(Directions):
**1)** In the news excerpt, how many offshore wind farm contracts did the UK government award?
**2)** Return the part of the news excerpt from "Read more: Personal" to "biggest oil importer.", copied word for word.

(Supplied text):
[Start of Attachment]
Turkey’s inflation rate fell sharply in August, highlighting how high interest rates are beginning to cool the country’s price growth. Consumer prices rose at an annual rate of 52% in the month, compared with a 61.8% rate in July.

Read more: Personal inflation rate - what is it and why does it matter?

Energy

OPEC+ has agreed to delay its planned increases in oil output in October and November. The statement came as crude prices hit their lowest level in nine months, adding that it could further pause or reverse the hikes if needed. Oil prices have been falling due to concerns about a weak global economy, with especially soft data from China, the world's biggest oil importer.

A total of nine offshore wind farm contracts was awarded by the UK government after last year's auction failed to attract any bidders. The contracts are part of a wider slate of green energy projects that also include tidal and solar power and will provide enough electricity to fuel the equivalent of 11 million UK homes, the government said. However, while the new offshore wind projects have been broadly welcomed, some experts questioned whether they would generate enough capacity to meet renewable energy targets set for 2030.

Read more: Will planning changes achieve their aims?
[End of Attachment]
(Entries supplied):
[Start of Attachment]
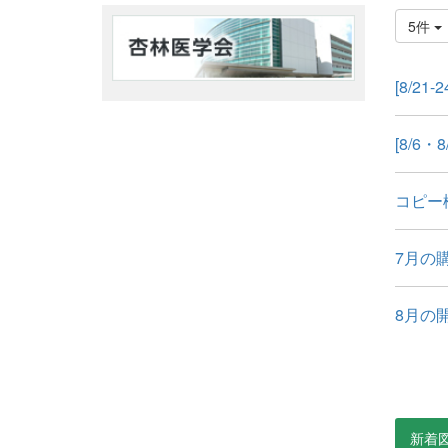
5件
[8/21
[8/6
コピー
7月の
8月の
新着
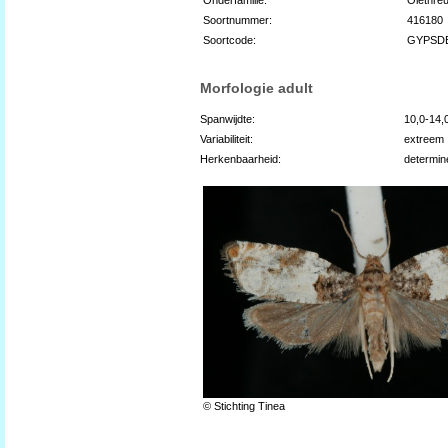
Soortnummer:
416180
Soortcode:
GYPSD
Morfologie adult
Spanwijdte:
10,0-14
Variabiliteit:
extreem
Herkenbaarheid:
determin
© Stichting Tinea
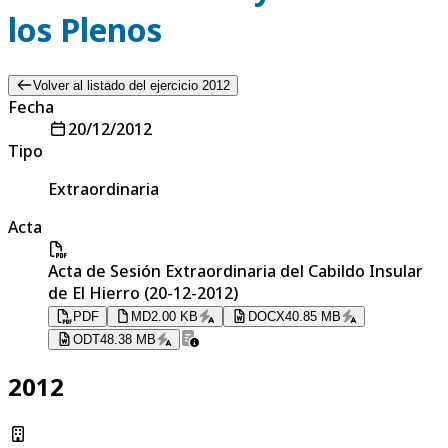
los Plenos
Volver al listado del ejercicio 2012
Fecha
20/12/2012
Tipo
Extraordinaria
Acta
Acta de Sesión Extraordinaria del Cabildo Insular
de El Hierro (20-12-2012)
PDF
MD
2.00 KB
DOCX
40.85 MB
ODT
48.38 MB
2012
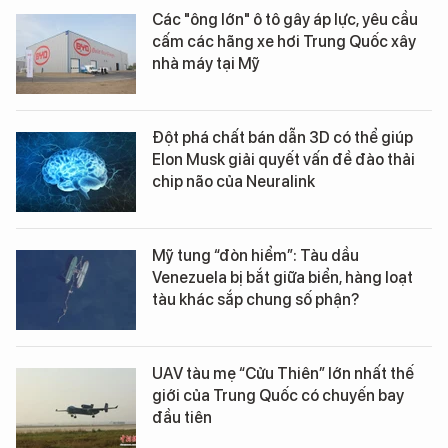
Các "ông lớn" ô tô gây áp lực, yêu cầu
cấm các hãng xe hơi Trung Quốc xây
nhà máy tại Mỹ
Đột phá chất bán dẫn 3D có thể giúp
Elon Musk giải quyết vấn đề đào thải
chip não của Neuralink
Mỹ tung “đòn hiểm”: Tàu dầu
Venezuela bị bắt giữa biển, hàng loạt
tàu khác sắp chung số phận?
UAV tàu mẹ “Cửu Thiên” lớn nhất thế
giới của Trung Quốc có chuyến bay
đầu tiên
[End of Attachment]
(Responses per task):
**1)** Nine

**2)**
Read more: Personal inflation rate - what is it and why does it matter?

Energy

OPEC+ has agreed to delay its planned increases in oil output in October and November. The statement came as crude prices hit their lowest level in nine months, adding that it could further pause or reverse the hikes if needed. Oil prices have been falling due to concerns about a weak global economy, with especially soft data from China, the world's biggest oil importer.